Leo Messi l' aveva già detto in un' intervista a Sette . L' ha ripetuto ieri in tribunale, a Barcellona, dov' è sotto processo con l' accusa d' avere frodato il fisco spagnolo per almeno 4 milioni di euro nel solo periodo 2007-2009: «Faceva tutto mio papà. Io firmavo e basta».
«Vattene a giocare a Panama, stronzo!», gli ha urlato un passante. Lui, pare, ha chinato la testa. E per tutta l' udienza è rimasto silenzioso e remissivo.
Idolatrato da tanti tifosi disposti a perdonargli tutto, non può pensare che lo assolva la Spagna intera: gli ultimi dati parlano d' una disoccupazione al 21%, di consumi ancora in calo dell' 1%, di un deficit 2016 che toccherà il 3,9% del Pil.
Non bastasse il paese sta per tornare alle elezioni a pochi mesi dalle ultime, vanificate da interminabili trattative finite nel nulla. È chiaro che, con questi nuvoloni sulla testa, sapere che un calciatore che già guadagna oltre 65 milioni di euro l' anno cerca pure di evadere il fisco è insopportabile.
Vale per gli spagnoli, vale per tutti coloro che faticano a arrivare a fine mese.
È imperdonabile, se le accuse saranno provate come implicitamente sembrano ammettere le imbarazzate autodifese dei suoi stessi avvocati, Leo Messi.
Proprio perché amatissimo da mezzo mondo e simbolo di uno spettacolare riscatto sociale con l' ascesa dal miserabile barrio La Bajada di Rosario alla progettata villa hollywoodiana a forma di pallone adagiata al centro di un campo da calcio per metà prato e per metà piscina, ha verso i tifosi sparsi per il mondo responsabilità supplementari. Gli piaccia o no, deve dare l' esempio. E non può pensare di cavarsela mandando una maglietta al bimbo afgano che giocava tra le macerie indossando la borsa di plastica bianco-celeste e la scritta «Messi» fatta col pennarello.
Men che meno può pretendere che sia accettata la sua tesi: «Ero totalmente all' oscuro delle operazioni fiscali di mio padre Jorge e non ho mai partecipato in alcun modo alle decisioni prese. Io pensavo solo a giocare». O ancora: «Firmavo contratti perché mi fidavo di mio padre e mai pensavo che mi potesse ingannare. Non mi sono mai interessato a questi problemi, non sapevo che stavo infrangendo la legge».
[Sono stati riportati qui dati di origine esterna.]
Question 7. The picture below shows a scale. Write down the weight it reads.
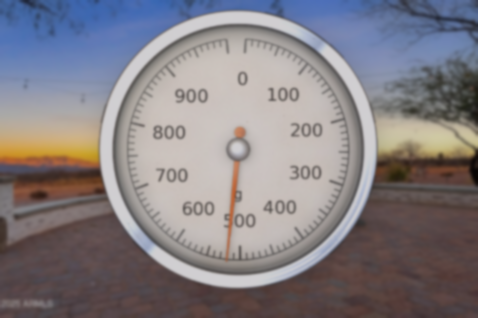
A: 520 g
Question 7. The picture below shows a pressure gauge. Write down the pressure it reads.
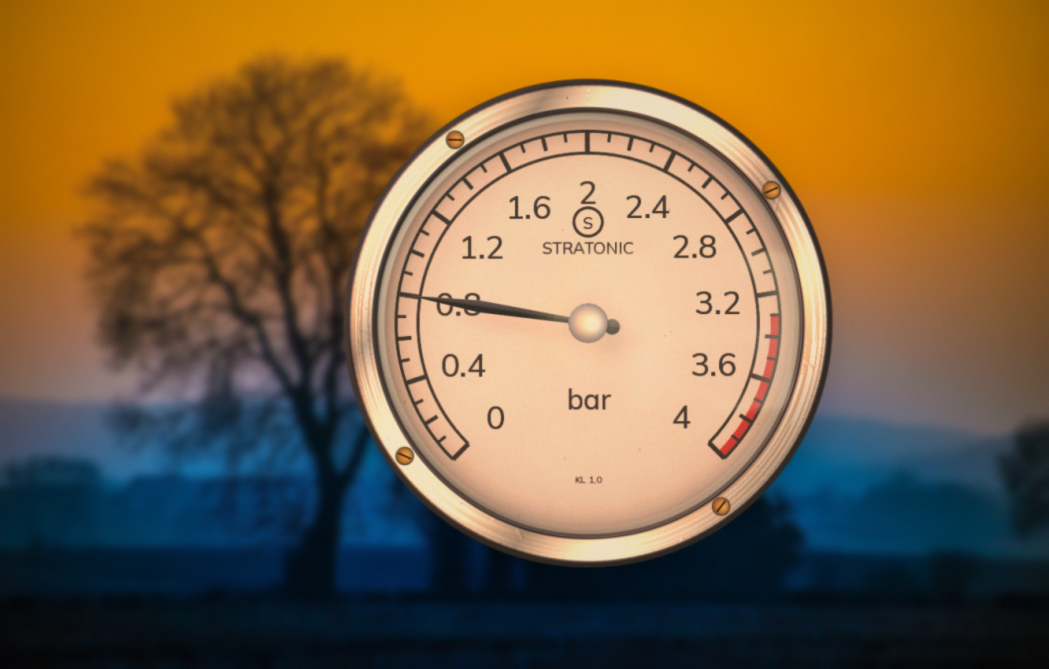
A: 0.8 bar
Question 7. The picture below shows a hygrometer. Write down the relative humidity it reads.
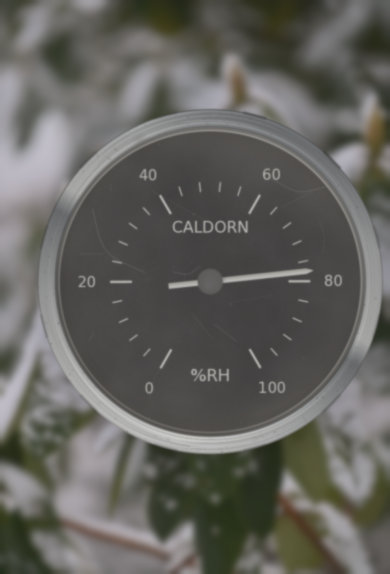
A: 78 %
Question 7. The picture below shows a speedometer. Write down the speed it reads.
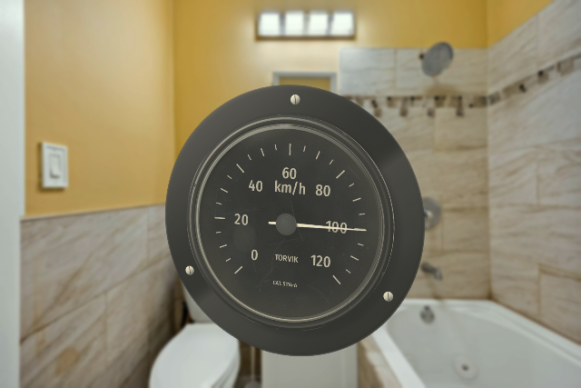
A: 100 km/h
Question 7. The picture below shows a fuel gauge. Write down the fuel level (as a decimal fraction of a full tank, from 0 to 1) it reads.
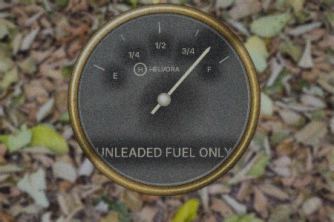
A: 0.875
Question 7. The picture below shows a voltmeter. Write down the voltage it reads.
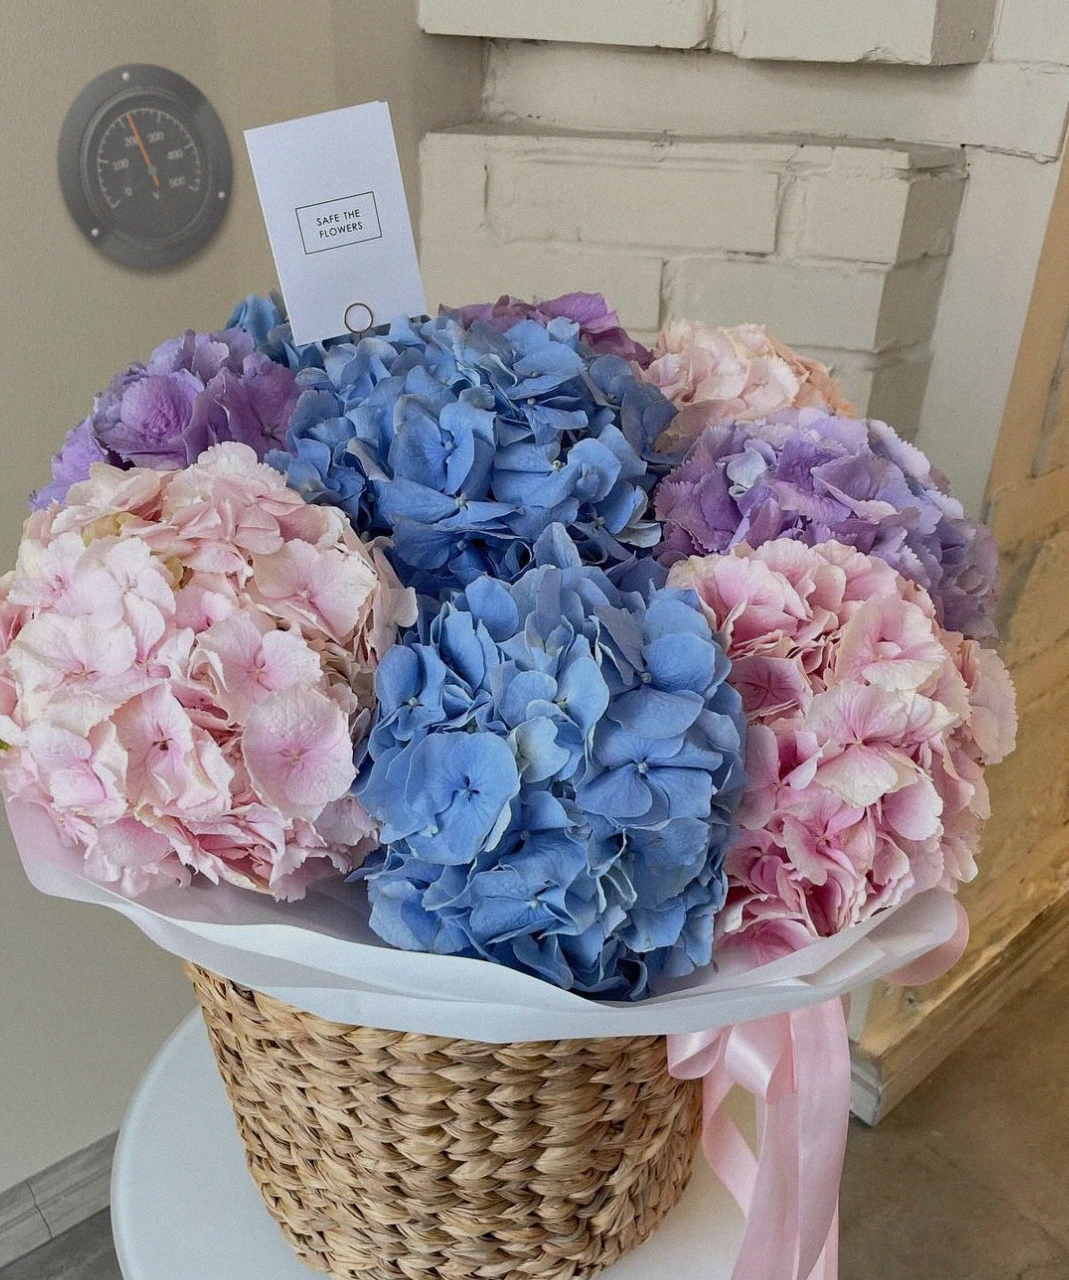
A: 220 V
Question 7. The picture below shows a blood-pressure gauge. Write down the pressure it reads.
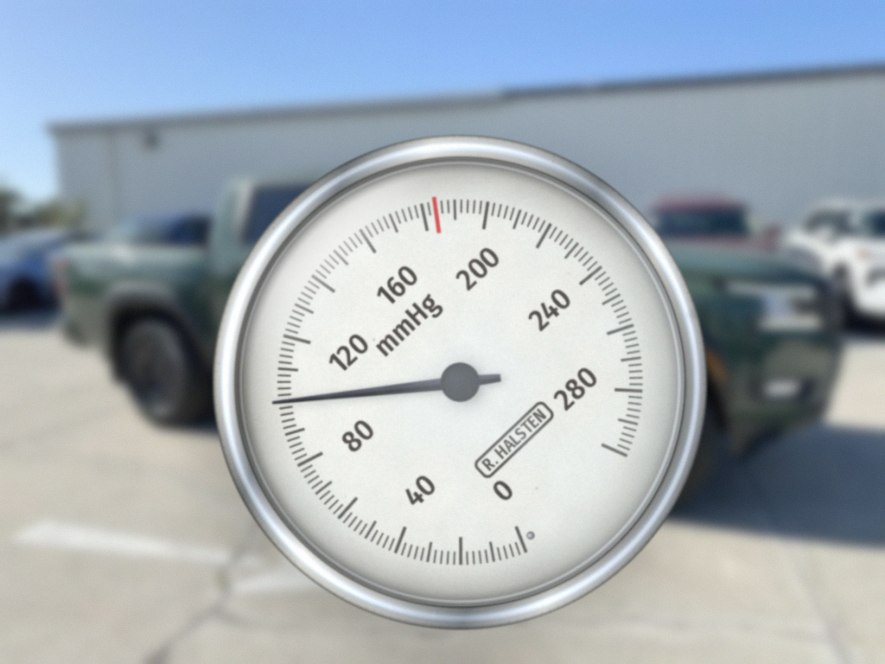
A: 100 mmHg
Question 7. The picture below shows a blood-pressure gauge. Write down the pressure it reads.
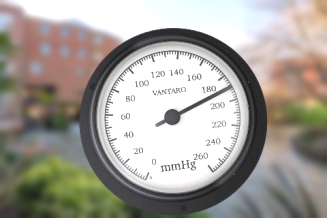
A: 190 mmHg
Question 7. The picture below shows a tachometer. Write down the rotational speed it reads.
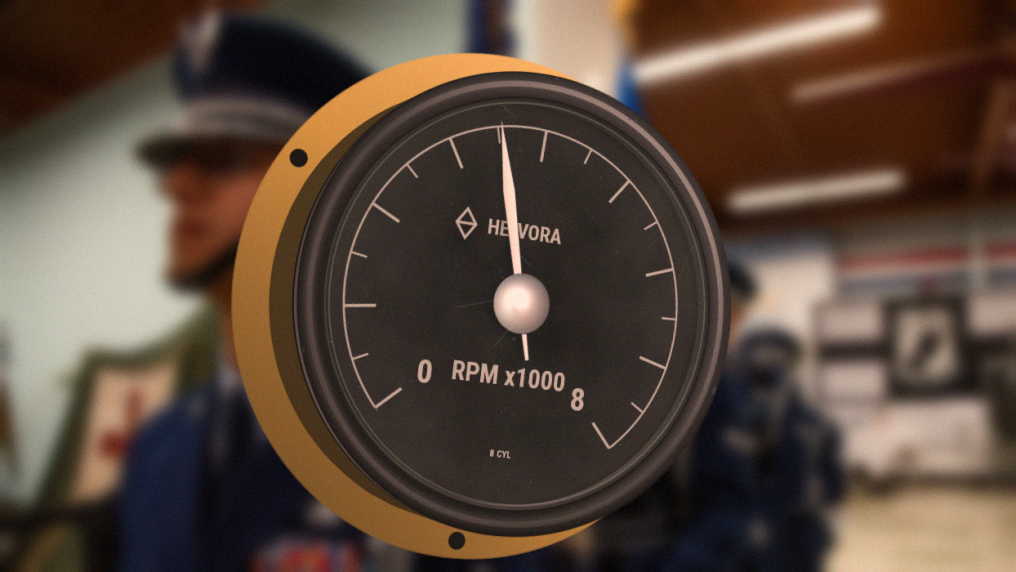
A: 3500 rpm
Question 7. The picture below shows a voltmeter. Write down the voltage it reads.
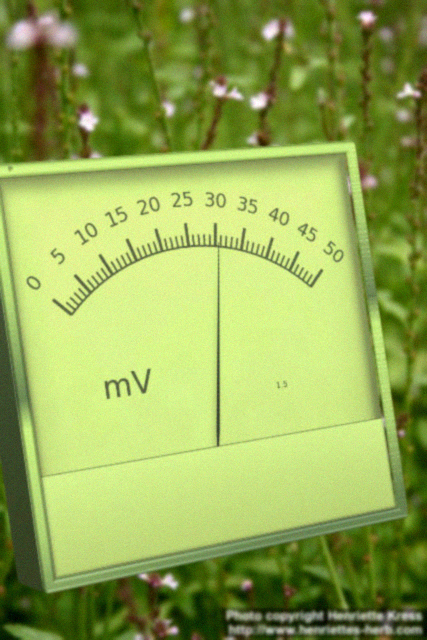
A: 30 mV
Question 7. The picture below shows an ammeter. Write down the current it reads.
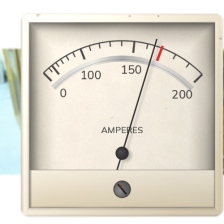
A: 165 A
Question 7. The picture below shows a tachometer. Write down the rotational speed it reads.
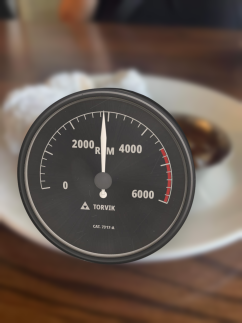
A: 2900 rpm
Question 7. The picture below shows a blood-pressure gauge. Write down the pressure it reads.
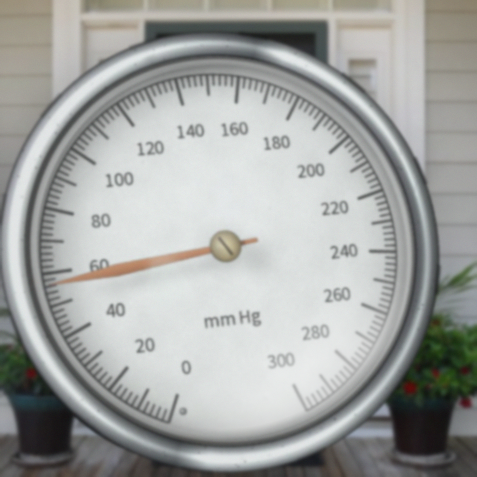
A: 56 mmHg
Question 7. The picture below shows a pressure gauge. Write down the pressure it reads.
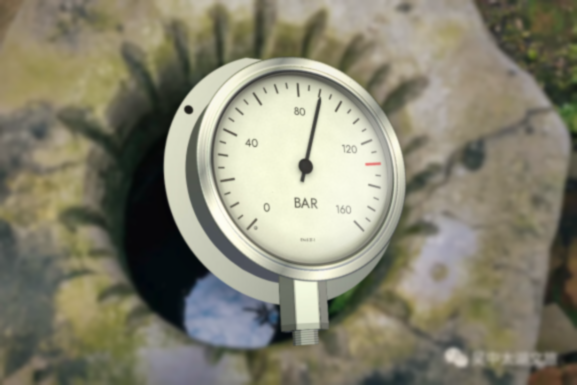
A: 90 bar
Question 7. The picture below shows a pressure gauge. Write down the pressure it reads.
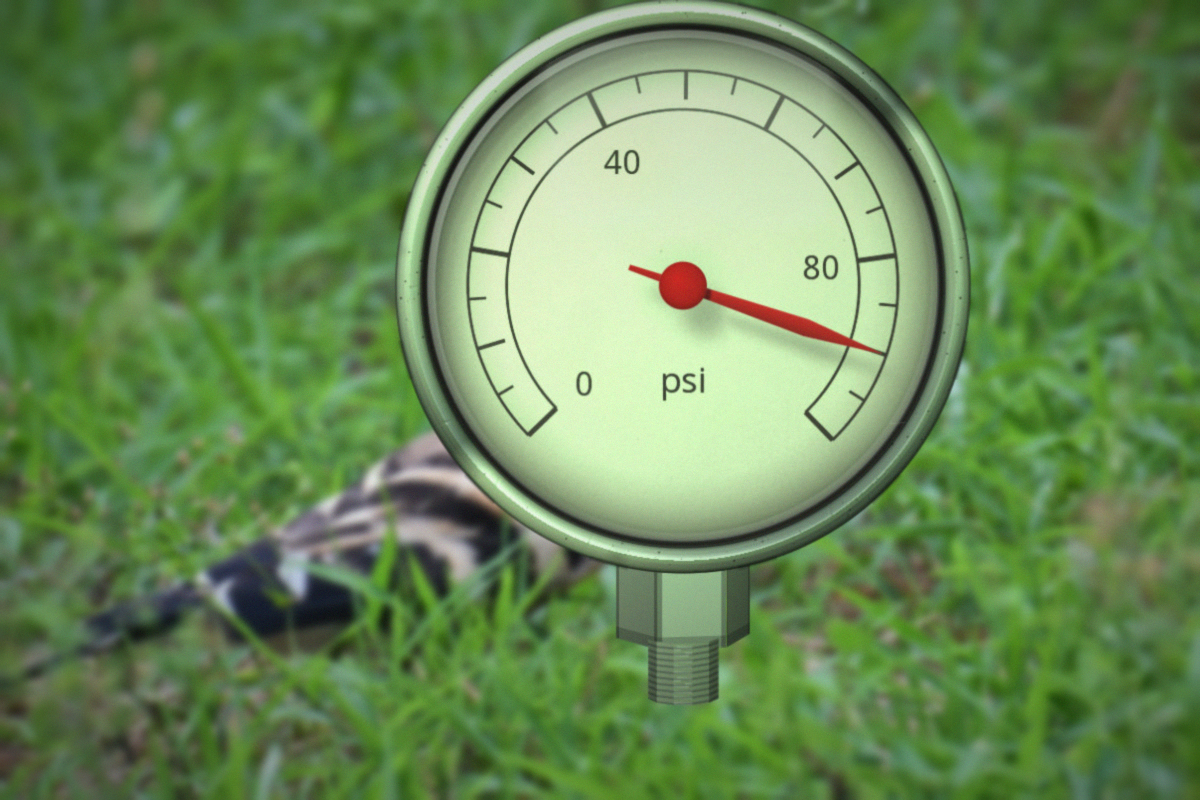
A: 90 psi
È vero però che «la Pulce» si è spesso dimostrato un fantastico fuoriclasse e insieme un ragazzo fragile, che fatica a cogliere la complessità del mondo. Mai riuscito ad andare oltre il diploma di terza media nonostante le premure del Barcellona che per aiutarlo a crescere non fece un diseducativo contratto a lui, bambino, ma preferì assumere il papà.
Mai letto un solo libro in tutta la vita salvo la «Vita di Maradona». Mai avuto il minimo interesse a vedere Recanati, da dove i nonni partirono per l' Argentina pregando la Madonna di Loreto, mai sentita nominare. Mai letto niente di un concittadino come Che Guevara.
Mai saputo dell' esistenza del più grande scrittore di calcio, l' argentino Osvaldo Soriano.
Mai visti video con Sivori o Pelè. Mai imparato il tango. Insomma: un genio del pallone con gli interessi culturali di un pulcino.
Per questo, nella convinzione che il nostro amato Leo abbia davvero firmato sempre senza leggere una riga, sono ancora più colpevoli (sempre che le accuse siano provate) il padre Jorge Messi, operaio siderurgico proiettato nel firmamento dei milionari, e le persone alle quali aveva affidato i rapporti tra il suo pulcino dalle uova d' oro. Loro sì, sapevano. Loro sì.